To do anthropic reasoning you have to have a simple model of yourself which you can reason about.
Machines can do this too, of course, without too much difficulty. That typically makes them conscious, though. Perhaps we can imagine a machine performing anthropic reasoning while dreaming—i.e. when most of its actuators are disabled, and it would not normally be regarded as being conscious. However, then, how would we know about its conclusions?
Why is anthropic reasoning related to consciousness at all? Couldn’t any kind of Bayesian reasoning system update on the observation of its own existence (assuming such updates are a good idea in the first place)?
Why do I think anthropic reasoning and consciousness are related?
In a nutshell, I think subjective anticipation requires subjectivity. We humans feel dissatisfied with a description like “well, one system running a continuation of the computation in your brain ends up in a red room and two such systems end up in green rooms” because we feel that there’s this extra “me” thing, whose future we need to account for. We bother to ask how the “me” gets split up, what “I” should anticipate, because we feel that there’s “something it’s like to be me”, and that (unless we die) there will be in future “something it will be like to be me”. I suspect that the things I said in the previous sentence are at best confused and at worst nonsense. But the question of why people intuit crazy things like that is the philosophical question we label “consciousness”.

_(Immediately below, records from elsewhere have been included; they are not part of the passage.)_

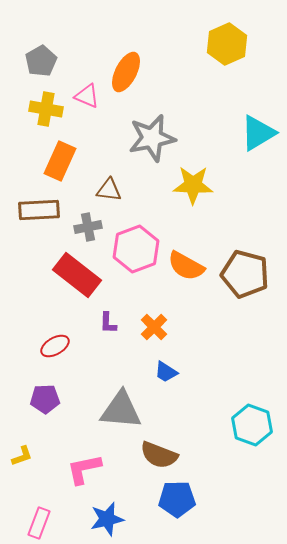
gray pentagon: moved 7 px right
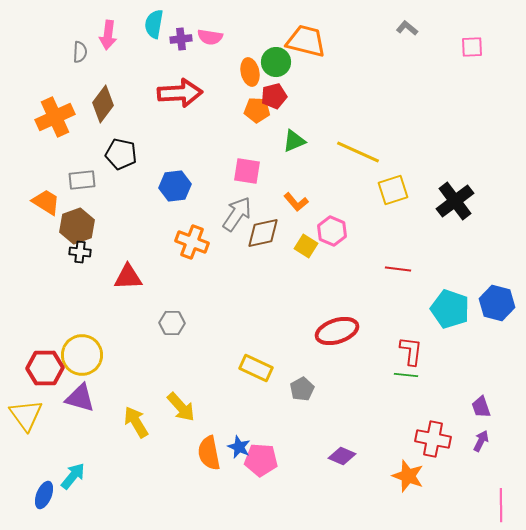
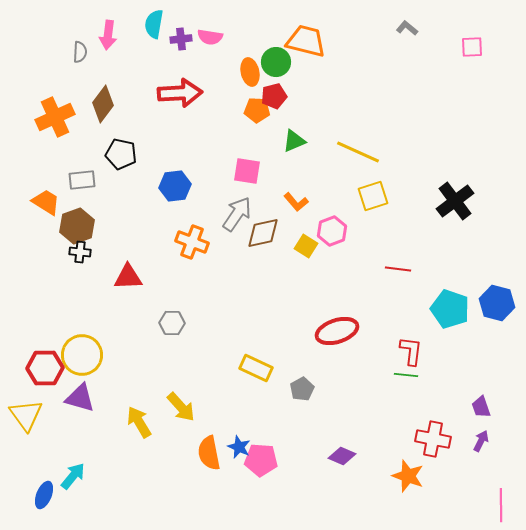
yellow square at (393, 190): moved 20 px left, 6 px down
pink hexagon at (332, 231): rotated 16 degrees clockwise
yellow arrow at (136, 422): moved 3 px right
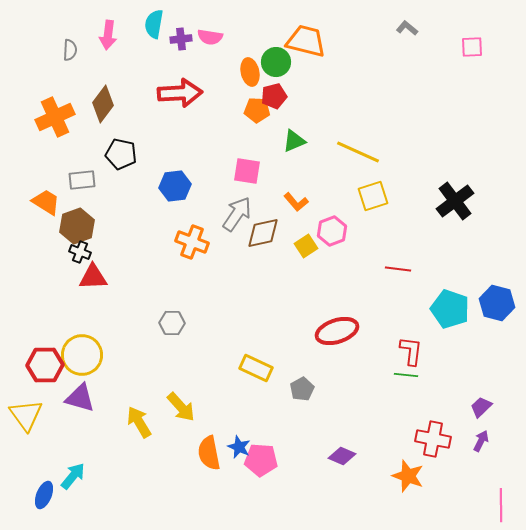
gray semicircle at (80, 52): moved 10 px left, 2 px up
yellow square at (306, 246): rotated 25 degrees clockwise
black cross at (80, 252): rotated 15 degrees clockwise
red triangle at (128, 277): moved 35 px left
red hexagon at (45, 368): moved 3 px up
purple trapezoid at (481, 407): rotated 65 degrees clockwise
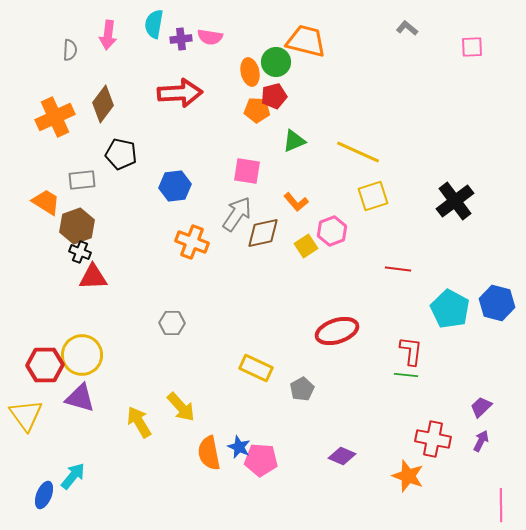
cyan pentagon at (450, 309): rotated 9 degrees clockwise
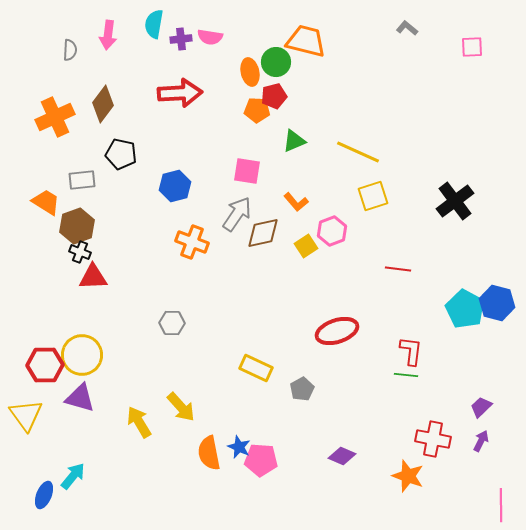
blue hexagon at (175, 186): rotated 8 degrees counterclockwise
cyan pentagon at (450, 309): moved 15 px right
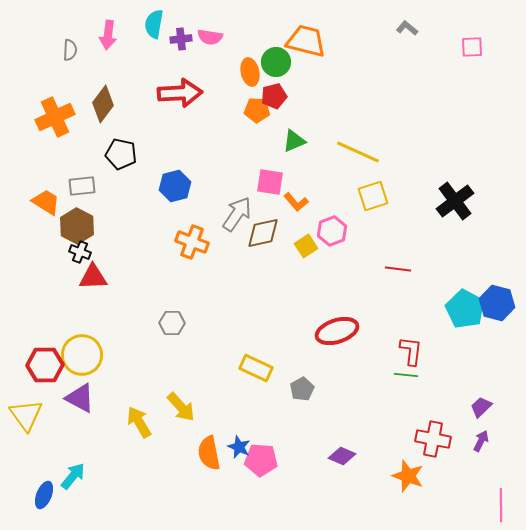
pink square at (247, 171): moved 23 px right, 11 px down
gray rectangle at (82, 180): moved 6 px down
brown hexagon at (77, 226): rotated 12 degrees counterclockwise
purple triangle at (80, 398): rotated 12 degrees clockwise
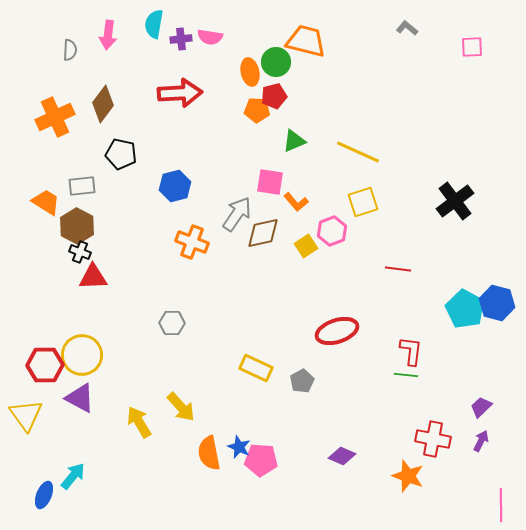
yellow square at (373, 196): moved 10 px left, 6 px down
gray pentagon at (302, 389): moved 8 px up
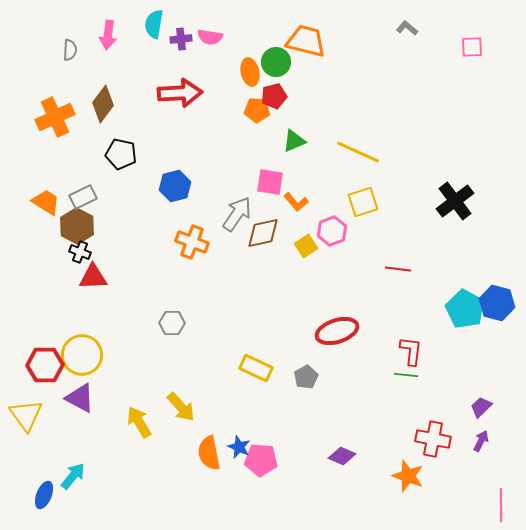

However, the feeling that there will be in future “something it will be like to be me”, and in particular that there will be one “something it will be like to be me” if taken seriously, forces us to have subjective anticipation, that is, to write probability distribution summing to one for which copy we end up as. Once you do that, if you wake up in a green room in Eliezer’s example, you are forced to update to 90% probability that the coin came up heads (provided you distributed your subjective anticipation evenly between all twenty copies in both the head and tail scenarios, which really seems like the only sane thing to do.)
Or, at least, the same amount of “something it is like to be me”-ness as we started with, in some ill-defined sense.
On the other hand, if you do not feel that there is any fact of the matter as to which copy you become, then you just want all your copies to execute whatever strategy is most likely to get all of them the most money from your initial perspective of ignorance of the coinflip.
Incidentally, the optimal strategy looks like an policy selected by updateless decision theory and not like any probability of the the coin having been heads or tails. PlaidX beat me to the counter-example for p=50%. Counter-examples of like PlaidX’s will work for any p<90%, and counter-examples like Eliezer’s will work for any p>50%, so that pretty much covers it. So, unless we want to include ugly hacks like responsibility, or unless we let the copies reason Goldenly (using Eliezer’s original TDT) about each other’s actions as tranposed versions of their own actions (which does correctly handle PlaidX’s counter-example, but might break in more complicated cases where no isomorphism is apparent) there simply isn’t a probability-of-heads that represents the right thing for the copies to do no matter the deal offered to them.
Consciousness is really just a name for having a model of yourself which you can reflect on and act on—plus a whole bunch of other confused interpretations which don’t really add much.
To do anthropic reasoning you have to have a simple model of yourself which you can reason about.
Machines can do this too, of course, without too much difficulty. That typically makes them conscious, though. Perhaps we can imagine a machine performing anthropic reasoning while dreaming—i.e. when most of its actuators are disabled, and it would not normally be regarded as being conscious. However, then, how would we know about its conclusions?